Values written earlier than max_data_ttl from the current moment can be deleted for time reasons.

Default settings:

min_data_versions = 1;
max_data_versions = 1;
min_data_ttl = 1800000 (30 min);
max_data_ttl = 1800000 (30 min).

By default, at least one value - the last one - will always be stored, as well as all values written in the last 30 minutes. The time during which a transaction can remain consistent is limited; the system does not allow long transactions.

By using the listed parameters, flexible storage policies can be built. For example, min_data_versions = 0, max_data_versions = 1, min_data_ttl = 0, and max_data_ttl = 86400000 (1 day) allow any data older than one day to be deleted, saving only one version from the last day.

Note

The specified parameters enable the system to delete data, but do not force it to. Combining chunks and deleting data is a background operation.

If you need to force data cleaning, use the forced_compaction_revision attribute:

yt set //table/@forced_compaction_revision 1; yt remount-table //table

The given set of commands starts the compaction of all data written up to this moment. In this way, both redundant duplicate versions and logically deleted data will be deleted. This operation creates an immediate load on the cluster, which depends on the volume of multi-version data, so this operation is considered an administrative intervention.

Attention!

The forced_compaction_revision setting causes a heavy load on the cluster. We do not recommend using this attribute without a specific need and understanding of the consequences.

When fresh writes are added to a table by keys that are ascending on average, the old data is also deleted by keys that are ascending on average. At the end of the table, there are partitions with data for which there are tombstones. These partitions will not be compressed as long as the number of chunks in them is small. The table size stored on the disk is constantly increasing, although the amount of data in it will remain constant. A possible solution is to specify the auto_compaction_period parameter that sets the periodicity at which partitions will be forced to compact.

Aggregation columns

If the data scenario involves the constant addition of deltas to values already written in the table, use aggregation columns. In the schema, specify the aggregate=sum attribute or another aggregate function for the column. You can then make a write to such a column with additive semantics to the value already written in the table.
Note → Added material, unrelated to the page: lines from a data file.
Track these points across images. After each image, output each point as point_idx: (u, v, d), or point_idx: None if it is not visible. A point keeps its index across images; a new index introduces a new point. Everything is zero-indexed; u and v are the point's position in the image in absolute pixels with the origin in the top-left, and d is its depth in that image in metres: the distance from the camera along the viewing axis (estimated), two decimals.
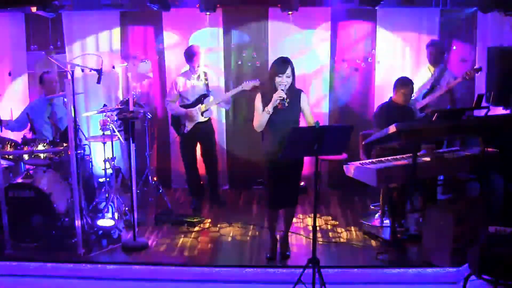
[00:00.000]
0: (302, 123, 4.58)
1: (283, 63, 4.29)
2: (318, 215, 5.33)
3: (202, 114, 5.80)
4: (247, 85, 5.56)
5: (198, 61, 5.77)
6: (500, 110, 5.28)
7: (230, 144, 6.69)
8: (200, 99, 5.81)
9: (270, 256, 4.68)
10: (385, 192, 5.14)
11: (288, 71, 4.27)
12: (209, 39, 6.47)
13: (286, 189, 4.50)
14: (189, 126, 5.79)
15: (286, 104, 4.22)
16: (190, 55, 5.73)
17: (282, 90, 4.23)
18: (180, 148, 6.01)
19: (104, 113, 5.56)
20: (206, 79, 5.86)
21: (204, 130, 5.90)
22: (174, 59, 6.57)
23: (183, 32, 6.52)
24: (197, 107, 5.78)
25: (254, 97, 4.52)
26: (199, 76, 5.83)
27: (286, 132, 3.81)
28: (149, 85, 6.65)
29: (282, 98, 4.20)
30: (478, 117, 5.32)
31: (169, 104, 5.84)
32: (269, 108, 4.28)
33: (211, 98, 5.84)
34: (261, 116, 4.35)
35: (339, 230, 5.38)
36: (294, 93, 4.38)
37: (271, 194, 4.53)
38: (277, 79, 4.28)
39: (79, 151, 5.22)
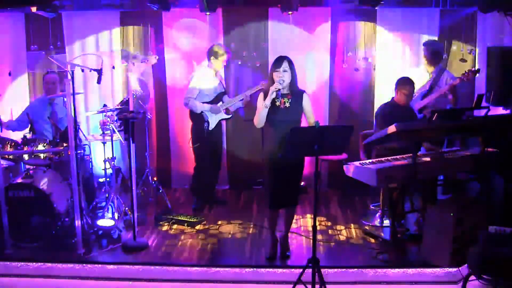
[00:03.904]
0: (304, 124, 4.59)
1: (279, 59, 4.36)
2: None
3: (224, 111, 5.84)
4: (266, 84, 5.62)
5: (224, 61, 5.79)
6: (500, 110, 5.28)
7: (230, 144, 6.69)
8: (220, 97, 5.83)
9: (270, 256, 4.67)
10: (385, 192, 5.14)
11: (284, 65, 4.31)
12: (209, 38, 6.47)
13: (287, 189, 4.50)
14: (212, 123, 5.79)
15: (287, 104, 4.22)
16: (217, 53, 5.72)
17: (279, 83, 4.26)
18: (199, 147, 5.84)
19: (104, 113, 5.56)
20: (221, 78, 5.90)
21: (216, 130, 5.91)
22: (174, 59, 6.58)
23: (183, 32, 6.52)
24: (219, 104, 5.79)
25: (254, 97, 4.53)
26: (216, 74, 5.85)
27: (287, 132, 3.81)
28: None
29: (278, 89, 4.23)
30: (478, 117, 5.32)
31: (190, 100, 5.74)
32: (267, 102, 4.30)
33: (235, 98, 5.92)
34: (259, 112, 4.37)
35: (339, 230, 5.37)
36: (296, 93, 4.40)
37: (272, 194, 4.53)
38: (275, 75, 4.32)
39: (79, 151, 5.22)
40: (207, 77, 5.79)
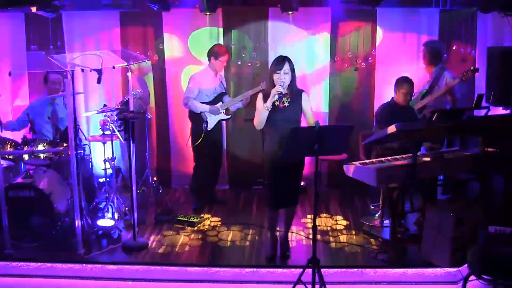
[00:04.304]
0: (303, 123, 4.59)
1: (280, 61, 4.33)
2: (318, 215, 5.37)
3: (225, 112, 5.84)
4: (265, 85, 5.61)
5: (225, 61, 5.79)
6: (500, 110, 5.28)
7: (230, 144, 6.69)
8: (220, 97, 5.82)
9: (270, 256, 4.67)
10: (385, 192, 5.14)
11: (286, 67, 4.30)
12: (209, 39, 6.46)
13: (287, 189, 4.51)
14: (211, 123, 5.79)
15: (286, 104, 4.23)
16: (218, 53, 5.72)
17: (280, 85, 4.25)
18: (195, 146, 5.88)
19: (104, 113, 5.56)
20: (221, 78, 5.90)
21: (216, 130, 5.90)
22: (174, 59, 6.58)
23: (183, 32, 6.52)
24: (218, 104, 5.79)
25: (254, 98, 4.54)
26: (216, 74, 5.85)
27: (287, 132, 3.81)
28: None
29: (279, 92, 4.23)
30: (478, 117, 5.32)
31: (190, 100, 5.74)
32: (268, 104, 4.29)
33: (233, 97, 5.94)
34: (259, 114, 4.37)
35: (339, 230, 5.37)
36: (295, 92, 4.40)
37: (272, 194, 4.53)
38: (275, 76, 4.31)
39: (79, 151, 5.22)
40: (207, 77, 5.79)
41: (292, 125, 4.17)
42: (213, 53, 5.75)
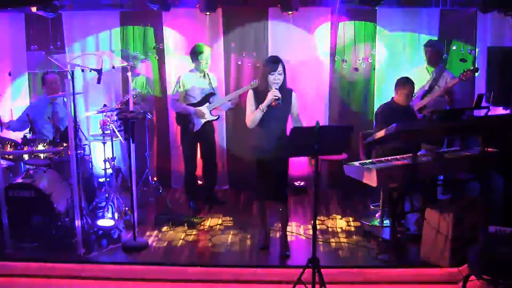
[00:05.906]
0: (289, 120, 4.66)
1: (275, 61, 4.43)
2: (318, 215, 5.38)
3: (211, 113, 5.82)
4: (255, 84, 5.59)
5: (205, 59, 5.75)
6: (500, 110, 5.29)
7: (230, 144, 6.69)
8: (207, 98, 5.81)
9: (263, 246, 4.75)
10: (385, 192, 5.14)
11: (280, 68, 4.39)
12: (209, 39, 6.47)
13: (272, 182, 4.57)
14: (198, 124, 5.78)
15: (278, 102, 4.31)
16: (197, 53, 5.71)
17: (276, 89, 4.34)
18: (184, 148, 5.94)
19: (104, 113, 5.56)
20: (210, 78, 5.89)
21: (207, 130, 5.90)
22: (174, 59, 6.58)
23: (183, 32, 6.52)
24: (205, 105, 5.78)
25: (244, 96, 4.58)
26: (204, 75, 5.84)
27: (274, 129, 3.96)
28: (150, 85, 6.65)
29: (277, 98, 4.31)
30: (478, 117, 5.32)
31: (175, 103, 5.76)
32: (264, 106, 4.38)
33: (220, 97, 5.91)
34: (254, 114, 4.46)
35: (339, 230, 5.38)
36: (285, 91, 4.48)
37: (259, 187, 4.63)
38: (270, 77, 4.39)
39: (79, 151, 5.22)
40: (193, 79, 5.77)
41: (281, 122, 4.46)
42: (192, 54, 5.74)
No old value is read, only the delta is written to the table. The actual summing up occurs when reading. The values in the tables are stored together with a timestamp. When reading from an aggregation column, values corresponding to the same key and the same column, but with different timestamps, are summed up. To perform optimization, the old data in the aggregation column is summed up at the compaction stage, and only one value corresponding to their sum remains in the table.

The following aggregate functions are supported: sum, min, max, or first.

The default setting is to overwrite what is in the table. To write a delta, specify the aggregate=true option in the write command.

Row-by-row cache

Row-by-row cache is a feature similar to memcached. It will be useful if the table does not fit in RAM, but there is a profile for reading data by keys (lookup queries) getting into some rarely changing working set that fits in your memory).

To use the cache, in the table attributes, you need to specify the number of rows per tablet to be cached; in queries that satisfy the read profile, you need to specify an option that allows the cache to be used. The option in the query is needed to separate queries that can read the entire table and flush data from the cache.

The table attribute: lookup_cache_rows_per_tablet

The lookup query option: use_lookup_cache

The following ratios can be used to determine the number of cached rows per tablet:

If you know the size of the working set which is mostly read from the table, divide its size by the number of tablets.
If you know how many tablets there are on average per node and how much RAM is available, then lookup_cache_rows_per_tablet equals the amount of memory that can be allocated per node/number of tablets per node/average row size (Data weight of the table/number of rows in the table).